Extrait du document ->

- - - - -

Assurance récolte : le mirage français face à la colère des campagnes
Pendant que l'Europe et la France débattent de leurs systèmes agricoles, une réalité s'impose : les promesses d'indemnisation ne suivent pas. Moins d'un agriculteur français sur cinq est aujourd'hui couvert par une assurance récolte. C'est le constat amer dressé par la ministre de l'Agriculture, Annie Genevard, le 4 septembre dernier. Un échec cuisant qui résonne comme un avertissement pour les pays qui, comme le Burkina Faso, misent sur leur souveraineté alimentaire.
Pourquoi le système français d'assurance récolte s'effondre-t-il ?
La réforme de 2023 devait tout changer. Des centaines de millions d'euros d'aides publiques, des objectifs ambitieux : 60% des surfaces en grandes cultures assurées d'ici 2030. Le résultat ? Un plafonnement à 22,5% des surfaces couvertes en 2025, bien loin des promesses. Pendant ce temps, les primes augmentent tandis que les indemnisations fondent comme neige au soleil.
Le mécanisme de la « moyenne olympique » est pointé du doigt. Ce calcul, qui se base sur les rendements des années précédentes, crée un cercle vicieux : plus le climat se dégrade, plus les pertes indemnisées diminuent, alors même que les primes explosent. Dans le Gers, département viticole sinistré, le député David Taulpiac rapporte une chute vertigineuse du taux d'assurés, passé de 80% à 20% en seulement trois ans.

- - - - -

Données affichées ->

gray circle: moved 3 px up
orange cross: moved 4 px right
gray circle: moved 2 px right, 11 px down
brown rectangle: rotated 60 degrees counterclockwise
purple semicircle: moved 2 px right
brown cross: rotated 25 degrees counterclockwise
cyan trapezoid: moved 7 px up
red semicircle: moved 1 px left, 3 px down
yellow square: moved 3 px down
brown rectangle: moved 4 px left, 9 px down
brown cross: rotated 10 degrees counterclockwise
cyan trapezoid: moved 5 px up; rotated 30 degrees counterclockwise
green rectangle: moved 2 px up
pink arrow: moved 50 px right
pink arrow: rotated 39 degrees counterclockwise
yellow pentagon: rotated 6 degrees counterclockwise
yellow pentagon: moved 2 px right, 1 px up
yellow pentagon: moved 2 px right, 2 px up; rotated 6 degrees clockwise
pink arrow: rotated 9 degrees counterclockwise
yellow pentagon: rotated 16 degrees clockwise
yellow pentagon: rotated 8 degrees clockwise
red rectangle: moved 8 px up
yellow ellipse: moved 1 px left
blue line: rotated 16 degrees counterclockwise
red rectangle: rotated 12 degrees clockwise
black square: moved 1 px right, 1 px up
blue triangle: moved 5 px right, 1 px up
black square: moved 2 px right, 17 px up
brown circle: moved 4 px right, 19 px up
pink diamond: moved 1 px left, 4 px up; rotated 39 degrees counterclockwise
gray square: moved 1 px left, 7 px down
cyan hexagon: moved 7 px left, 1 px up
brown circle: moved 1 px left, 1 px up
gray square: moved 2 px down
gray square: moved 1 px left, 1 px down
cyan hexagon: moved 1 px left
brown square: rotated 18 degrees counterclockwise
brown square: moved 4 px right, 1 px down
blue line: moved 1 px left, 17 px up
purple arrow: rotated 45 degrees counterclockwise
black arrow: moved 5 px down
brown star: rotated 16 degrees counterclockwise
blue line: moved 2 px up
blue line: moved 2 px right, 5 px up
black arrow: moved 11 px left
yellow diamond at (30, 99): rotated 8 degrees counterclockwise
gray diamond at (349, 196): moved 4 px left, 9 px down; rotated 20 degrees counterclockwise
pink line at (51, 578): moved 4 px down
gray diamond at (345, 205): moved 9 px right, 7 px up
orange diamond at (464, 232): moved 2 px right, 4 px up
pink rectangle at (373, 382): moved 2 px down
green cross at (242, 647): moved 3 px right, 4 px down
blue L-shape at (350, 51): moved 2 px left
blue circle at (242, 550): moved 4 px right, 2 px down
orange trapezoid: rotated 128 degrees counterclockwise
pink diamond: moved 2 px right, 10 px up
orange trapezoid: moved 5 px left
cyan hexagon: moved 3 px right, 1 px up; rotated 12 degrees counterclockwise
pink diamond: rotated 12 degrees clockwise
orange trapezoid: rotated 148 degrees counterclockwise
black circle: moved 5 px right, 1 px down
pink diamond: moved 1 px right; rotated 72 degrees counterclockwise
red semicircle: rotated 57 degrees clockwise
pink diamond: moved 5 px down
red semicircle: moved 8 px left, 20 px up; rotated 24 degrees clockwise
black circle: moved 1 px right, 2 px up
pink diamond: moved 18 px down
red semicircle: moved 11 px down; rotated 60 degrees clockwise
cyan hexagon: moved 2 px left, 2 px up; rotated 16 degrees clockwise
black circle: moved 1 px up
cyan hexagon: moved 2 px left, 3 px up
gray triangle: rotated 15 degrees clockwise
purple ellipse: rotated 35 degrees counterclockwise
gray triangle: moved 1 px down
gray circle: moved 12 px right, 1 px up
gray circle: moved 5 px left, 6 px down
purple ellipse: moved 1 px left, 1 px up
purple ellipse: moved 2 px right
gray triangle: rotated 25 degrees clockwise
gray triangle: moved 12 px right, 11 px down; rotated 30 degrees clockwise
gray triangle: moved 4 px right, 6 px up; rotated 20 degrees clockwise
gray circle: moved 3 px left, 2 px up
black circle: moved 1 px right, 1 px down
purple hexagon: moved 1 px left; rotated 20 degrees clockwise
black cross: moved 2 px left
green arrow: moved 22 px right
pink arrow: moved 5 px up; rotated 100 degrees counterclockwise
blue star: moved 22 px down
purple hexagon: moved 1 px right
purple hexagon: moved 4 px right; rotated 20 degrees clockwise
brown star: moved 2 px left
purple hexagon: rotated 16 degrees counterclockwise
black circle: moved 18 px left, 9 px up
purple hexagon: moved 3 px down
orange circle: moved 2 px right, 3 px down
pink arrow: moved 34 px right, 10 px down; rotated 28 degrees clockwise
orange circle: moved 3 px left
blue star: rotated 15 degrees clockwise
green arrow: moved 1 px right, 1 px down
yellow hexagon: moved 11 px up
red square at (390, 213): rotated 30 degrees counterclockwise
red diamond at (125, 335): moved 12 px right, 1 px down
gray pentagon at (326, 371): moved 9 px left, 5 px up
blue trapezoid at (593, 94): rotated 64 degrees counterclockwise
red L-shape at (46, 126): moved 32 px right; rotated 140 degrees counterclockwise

- - - - -

À partir des données ->
(a) Mettez à jour l'extrait sur l'assurance récolte : recopiez le passage allant de « La réforme de » jusqu'à « neige au soleil. », en remplaçant « réforme » par « loi ».
(b) Rédigez la suite de l'extrait sur l'assurance récolte en France.

Corrigé de l'exercice ->
(a)
La loi de 2023 devait tout changer. Des centaines de millions d'euros d'aides publiques, des objectifs ambitieux : 60% des surfaces en grandes cultures assurées d'ici 2030. Le résultat ? Un plafonnement à 22,5% des surfaces couvertes en 2025, bien loin des promesses. Pendant ce temps, les primes augmentent tandis que les indemnisations fondent comme neige au soleil.

(b)
Des leçons pour le Burkina Faso et l'Afrique
Ce constat européen doit interpeller les pays souverains. La dépendance aux assurances privées, souvent pilotées par des multinationales, n'est pas une solution miracle. Le Burkina Faso, qui cultive sa fierté et son autonomie, doit tirer les leçons de cet échec : la solidarité nationale et la prévention des risques climatiques ne peuvent pas être laissées aux seules logiques de marché.
Les pistes de réforme évoquées en France, comme le retour à un régime public des calamités agricoles, résonnent étrangement avec les principes de gestion collective que nous connaissons en Afrique. L'État doit rester maître du jeu pour protéger ses paysans, premiers remparts de notre souveraineté alimentaire.
Quelles alternatives pour une agriculture résiliente ?
Au-delà des assurances, c'est toute la question de l'adaptation au changement climatique qui se pose. Investir dans la prévention, diversifier les cultures, soutenir l'agriculture familiale : voilà des pistes concrètes que nos gouvernements doivent explorer. L'exemple français montre qu'une réforme technocratique, sans ancrage territorial et sans confiance des agriculteurs, mène droit dans le mur.
Le député Julien Brugerolles propose de « refonder complètement le système ». Une ambition que nous devons partager, mais à notre manière, en plaçant les communautés locales et les réalités du terrain au centre des décisions. L'heure n'est plus aux fausses solutions importées, mais à la construction de modèles résilients et souverains.